__Record extracts__.
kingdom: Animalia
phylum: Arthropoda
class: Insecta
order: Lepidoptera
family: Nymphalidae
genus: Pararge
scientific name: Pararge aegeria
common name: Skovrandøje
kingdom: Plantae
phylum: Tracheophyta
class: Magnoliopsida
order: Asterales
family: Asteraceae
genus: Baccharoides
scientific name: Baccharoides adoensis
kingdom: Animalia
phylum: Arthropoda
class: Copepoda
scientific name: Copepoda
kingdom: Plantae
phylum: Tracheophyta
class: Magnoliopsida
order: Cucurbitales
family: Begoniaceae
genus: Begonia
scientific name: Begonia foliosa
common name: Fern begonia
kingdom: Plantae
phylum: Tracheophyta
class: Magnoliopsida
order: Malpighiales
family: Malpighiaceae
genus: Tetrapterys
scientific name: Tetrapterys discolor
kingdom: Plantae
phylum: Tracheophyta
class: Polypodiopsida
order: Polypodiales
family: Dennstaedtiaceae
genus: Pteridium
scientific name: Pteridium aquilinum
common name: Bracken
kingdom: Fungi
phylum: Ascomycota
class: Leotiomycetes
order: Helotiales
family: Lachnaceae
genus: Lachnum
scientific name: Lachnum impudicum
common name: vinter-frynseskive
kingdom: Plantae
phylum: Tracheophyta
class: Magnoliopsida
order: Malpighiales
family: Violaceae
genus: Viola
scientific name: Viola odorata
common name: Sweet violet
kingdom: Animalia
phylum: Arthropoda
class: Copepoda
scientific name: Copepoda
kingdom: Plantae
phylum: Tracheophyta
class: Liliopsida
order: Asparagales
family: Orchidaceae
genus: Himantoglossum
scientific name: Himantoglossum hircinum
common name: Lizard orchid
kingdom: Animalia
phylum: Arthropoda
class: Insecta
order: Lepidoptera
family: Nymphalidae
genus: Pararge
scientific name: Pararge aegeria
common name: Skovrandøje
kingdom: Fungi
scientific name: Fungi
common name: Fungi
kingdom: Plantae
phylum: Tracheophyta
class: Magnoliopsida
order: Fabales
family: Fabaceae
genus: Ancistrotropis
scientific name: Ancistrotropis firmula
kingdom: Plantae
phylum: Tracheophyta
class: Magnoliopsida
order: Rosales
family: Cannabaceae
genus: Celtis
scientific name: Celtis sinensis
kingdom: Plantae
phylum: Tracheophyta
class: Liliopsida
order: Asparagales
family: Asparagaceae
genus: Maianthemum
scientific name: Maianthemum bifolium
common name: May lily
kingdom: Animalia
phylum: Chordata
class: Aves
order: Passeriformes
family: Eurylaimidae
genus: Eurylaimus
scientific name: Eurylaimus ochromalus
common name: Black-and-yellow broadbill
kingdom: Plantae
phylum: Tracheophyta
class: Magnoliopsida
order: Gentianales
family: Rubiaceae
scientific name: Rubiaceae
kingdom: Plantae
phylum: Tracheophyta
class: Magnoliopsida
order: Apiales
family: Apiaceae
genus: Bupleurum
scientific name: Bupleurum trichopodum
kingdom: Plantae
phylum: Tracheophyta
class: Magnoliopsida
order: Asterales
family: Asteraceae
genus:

__Set task__.
Copy the lines of the records above without any changes, from the line containing "genus: Viola" up to and including the line containing "scientific name: Celtis sinensis".

__Output of the task__.
genus: Viola
scientific name: Viola odorata
common name: Sweet violet
kingdom: Animalia
phylum: Arthropoda
class: Copepoda
scientific name: Copepoda
kingdom: Plantae
phylum: Tracheophyta
class: Liliopsida
order: Asparagales
family: Orchidaceae
genus: Himantoglossum
scientific name: Himantoglossum hircinum
common name: Lizard orchid
kingdom: Animalia
phylum: Arthropoda
class: Insecta
order: Lepidoptera
family: Nymphalidae
genus: Pararge
scientific name: Pararge aegeria
common name: Skovrandøje
kingdom: Fungi
scientific name: Fungi
common name: Fungi
kingdom: Plantae
phylum: Tracheophyta
class: Magnoliopsida
order: Fabales
family: Fabaceae
genus: Ancistrotropis
scientific name: Ancistrotropis firmula
kingdom: Plantae
phylum: Tracheophyta
class: Magnoliopsida
order: Rosales
family: Cannabaceae
genus: Celtis
scientific name: Celtis sinensis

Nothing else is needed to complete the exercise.